Kripto paralar zaman zaman geleneksel finans kurallarından bağımsız, daha özgür varlıklar olarak görülse de, vergi dairelerinin bakış açısı bunun tam tersidir. ABD Gelir İdaresi(IRS), Birleşik Krallık Gelir ve Gümrük İdaresi(HMRC), Avustralya Vergi Dairesi(ATO) gibi büyük ülkelerdeki vergi kurumları, kripto varlıkları *hisse senetleri* ya da *emlak* gibi vergilendirilebilir varlık olarak sınıflandırıyor. Bu nedenle kripto para ile yapılan alışverişler, değişimler hatta cüzdanlar arası takas işlemleri dahi vergiye tabi ‘olay’ olarak kabul ediliyor. Bu işlemler bildirilmediğinde *para cezası* ya da *vergi denetimi* gibi yaptırımlar söz konusu olabiliyor.
Özellikle ABD gibi büyük ekonomiler, sınır ötesi işlemleri izleyebilmek adına uluslararası iş birliğini artırıyor. FATF (Mali Eylem Görev Gücü) ve OECD’nin ortaya koyduğu “Kripto Varlık Raporlama Çerçevesi (CARF)", küresel düzeyde veri paylaşım altyapısını oluşturmuş durumda. Ayrıca, Chainalysis gibi özel analiz firmalarının sunduğu hizmetler aracılığıyla kişisel cüzdan adresleri, kullanıcı kimlikleriyle eşleştirilebiliyor.

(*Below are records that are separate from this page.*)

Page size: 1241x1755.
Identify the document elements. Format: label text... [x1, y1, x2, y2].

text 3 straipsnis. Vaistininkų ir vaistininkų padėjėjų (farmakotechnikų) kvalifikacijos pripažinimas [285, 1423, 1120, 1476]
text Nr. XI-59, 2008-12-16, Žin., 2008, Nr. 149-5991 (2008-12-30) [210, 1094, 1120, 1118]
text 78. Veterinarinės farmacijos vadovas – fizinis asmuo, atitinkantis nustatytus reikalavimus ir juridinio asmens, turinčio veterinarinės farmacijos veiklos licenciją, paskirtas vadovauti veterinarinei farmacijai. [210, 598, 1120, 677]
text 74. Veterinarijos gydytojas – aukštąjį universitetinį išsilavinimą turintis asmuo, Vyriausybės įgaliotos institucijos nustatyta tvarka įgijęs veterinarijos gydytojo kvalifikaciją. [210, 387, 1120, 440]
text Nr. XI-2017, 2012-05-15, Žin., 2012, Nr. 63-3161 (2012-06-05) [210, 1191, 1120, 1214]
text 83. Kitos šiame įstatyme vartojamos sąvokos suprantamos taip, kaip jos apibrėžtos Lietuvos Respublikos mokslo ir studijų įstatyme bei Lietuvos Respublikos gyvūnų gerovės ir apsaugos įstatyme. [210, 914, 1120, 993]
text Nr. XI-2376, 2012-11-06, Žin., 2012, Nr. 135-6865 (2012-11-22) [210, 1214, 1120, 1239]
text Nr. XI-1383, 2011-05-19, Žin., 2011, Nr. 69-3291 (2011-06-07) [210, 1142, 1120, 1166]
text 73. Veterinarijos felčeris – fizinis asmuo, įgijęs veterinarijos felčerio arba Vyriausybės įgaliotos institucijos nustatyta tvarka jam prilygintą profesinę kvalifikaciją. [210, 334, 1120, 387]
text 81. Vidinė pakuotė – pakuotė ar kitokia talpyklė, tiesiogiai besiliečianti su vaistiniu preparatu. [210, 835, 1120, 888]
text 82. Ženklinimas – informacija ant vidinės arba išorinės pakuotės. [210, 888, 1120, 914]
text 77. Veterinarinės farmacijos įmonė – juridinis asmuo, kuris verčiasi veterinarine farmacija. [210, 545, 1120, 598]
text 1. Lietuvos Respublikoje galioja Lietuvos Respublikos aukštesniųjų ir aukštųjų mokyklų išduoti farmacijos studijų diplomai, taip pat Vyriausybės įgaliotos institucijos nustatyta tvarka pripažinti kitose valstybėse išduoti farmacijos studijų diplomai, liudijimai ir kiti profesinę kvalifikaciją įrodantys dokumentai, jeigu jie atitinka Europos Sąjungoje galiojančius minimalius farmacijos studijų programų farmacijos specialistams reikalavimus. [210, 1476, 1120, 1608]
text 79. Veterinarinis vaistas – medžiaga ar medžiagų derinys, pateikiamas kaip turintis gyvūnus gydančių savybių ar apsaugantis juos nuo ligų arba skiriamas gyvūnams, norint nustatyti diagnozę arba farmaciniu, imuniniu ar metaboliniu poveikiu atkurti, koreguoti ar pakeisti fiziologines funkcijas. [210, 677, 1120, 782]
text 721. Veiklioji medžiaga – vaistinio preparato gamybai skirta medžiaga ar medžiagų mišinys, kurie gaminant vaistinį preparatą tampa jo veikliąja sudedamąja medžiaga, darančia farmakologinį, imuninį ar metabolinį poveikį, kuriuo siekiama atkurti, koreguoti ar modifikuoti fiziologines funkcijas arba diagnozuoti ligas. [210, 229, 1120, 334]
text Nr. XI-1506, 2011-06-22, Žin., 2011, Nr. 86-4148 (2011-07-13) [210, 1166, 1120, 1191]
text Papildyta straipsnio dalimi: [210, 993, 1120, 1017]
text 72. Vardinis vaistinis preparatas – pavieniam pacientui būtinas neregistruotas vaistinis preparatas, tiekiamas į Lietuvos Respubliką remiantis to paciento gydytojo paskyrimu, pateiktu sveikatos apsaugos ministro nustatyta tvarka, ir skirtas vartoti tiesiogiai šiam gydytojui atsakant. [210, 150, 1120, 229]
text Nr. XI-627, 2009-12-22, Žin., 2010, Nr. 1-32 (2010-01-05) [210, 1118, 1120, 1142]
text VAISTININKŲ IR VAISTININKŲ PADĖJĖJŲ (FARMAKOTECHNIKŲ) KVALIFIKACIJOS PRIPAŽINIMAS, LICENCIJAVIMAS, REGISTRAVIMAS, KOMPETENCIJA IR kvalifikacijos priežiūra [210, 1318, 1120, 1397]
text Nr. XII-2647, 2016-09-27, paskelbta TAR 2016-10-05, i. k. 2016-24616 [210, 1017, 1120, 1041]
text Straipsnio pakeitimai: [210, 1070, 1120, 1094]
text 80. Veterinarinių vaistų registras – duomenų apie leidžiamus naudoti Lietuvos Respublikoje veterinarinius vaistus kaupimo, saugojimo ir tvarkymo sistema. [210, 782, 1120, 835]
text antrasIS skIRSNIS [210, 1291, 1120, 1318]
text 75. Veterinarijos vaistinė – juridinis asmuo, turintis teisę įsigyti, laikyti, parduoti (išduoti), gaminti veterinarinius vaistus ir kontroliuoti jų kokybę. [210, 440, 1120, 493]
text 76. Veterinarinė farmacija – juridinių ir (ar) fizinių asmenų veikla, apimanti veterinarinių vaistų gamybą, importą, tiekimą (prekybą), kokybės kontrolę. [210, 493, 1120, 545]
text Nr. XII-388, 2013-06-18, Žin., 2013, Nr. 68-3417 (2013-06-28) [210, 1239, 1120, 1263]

Bu durum, mahremiyeti ön planda tutan kripto paralar, merkeziyetsiz finans (DeFi) ve zincirler arası işlemler gibi karmaşık yapıda bile *belli ölçüde izleme yapılabildiği* anlamına geliyor.
Bu gelişmeler göz önüne alındığında, *işlem kayıtlarının doğru şekilde saklanması* her zamankinden daha önemli hale gelmiş durumda. Staking gelirleri, gas ücretleri ve karın gerçekleştirildiği anda oluşan piyasa değeri gibi detayların net biçimde kaydedilmesi yalnızca doğru vergi ödeme açısından değil, potansiyel bir incelemeye karşı hazırlıklı olmak açısından da büyük önem taşıyor.
Buna rağmen birçok yatırımcı hâlâ kripto para vergilendirme kurallarını net biçimde anlamakta zorlanıyor. ‘Gizli işlem’ algısına kapılıp bildirimden kaçan ya da KYC doğrulaması istemeyen cüzdanlar ve borsaları kullanan kişilerin yanlış kararlar alma riski sıkça karşılaşılan bir durum. Ayrıca, piyasaya göre sürekli değişen fiyatlarla yapılan işlemler arttıkça, her bir işlemi ayrı ayrı zamanlamaya göre hesaplamak da *kapsamlı ve yorucu bir yük* haline geliyor. Bu da bildirim oranlarını düşüren bir başka neden olarak öne çıkıyor.
Ancak sıradan bir ‘hodl’—yani sadece saklama—işlemi, vergiye tabi değildir. Vergi yükümlülüğü, işlem ya da nakde çevirme durumlarında doğar. Sorun, bu işlemlerin *kayıt tutulmaksızın tekrarlanması veya gizlenmesi* durumunda ortaya çıkmaktadır.
Bu tür sorunları engellemek adına hükümetler teknolojik ve hukuki sıkılaştırmalara gitmiş durumda. Örneğin, ABD’de borsalar tarafından IRS’ye gönderilecek olan 1099-DA formu ve küresel ölçekte uygulanan CRS tabanlı raporlama sistemi bu sıkılaşmanın örnekleridir. Merkeziyetsiz finans platformları, mixer servisleri ve zincirler arası transfer köprüleri bile blokzincirde iz bırakıyor, uzmanlara göre ise *'gerçek bir anonimlik yok'* gerçeği göz ardı edilmemeli.
Trump başkanlığı döneminde ABD kripto düzenlemeleri konusunda daha esnek adımlar atılabileceği yönünde beklentiler oluşsa da, vergi konusu bu sürecin dışında tutuluyor. Devletlerin vergi geliri elde etmeye yönelik sıkı denetimleri iktidardan bağımsız biçimde artarak sürüyor. Üstelik bu süreç uluslararası iş birliği ile daha da hız kazanmış durumda. Tam da bu nedenle yalnızca bireysel yatırımcıların değil, aynı zamanda proje geliştiricileri ve borsa operatörlerinin de *vergi riskine karşı hazırlıklı olması gereken* bir dönemdeyiz.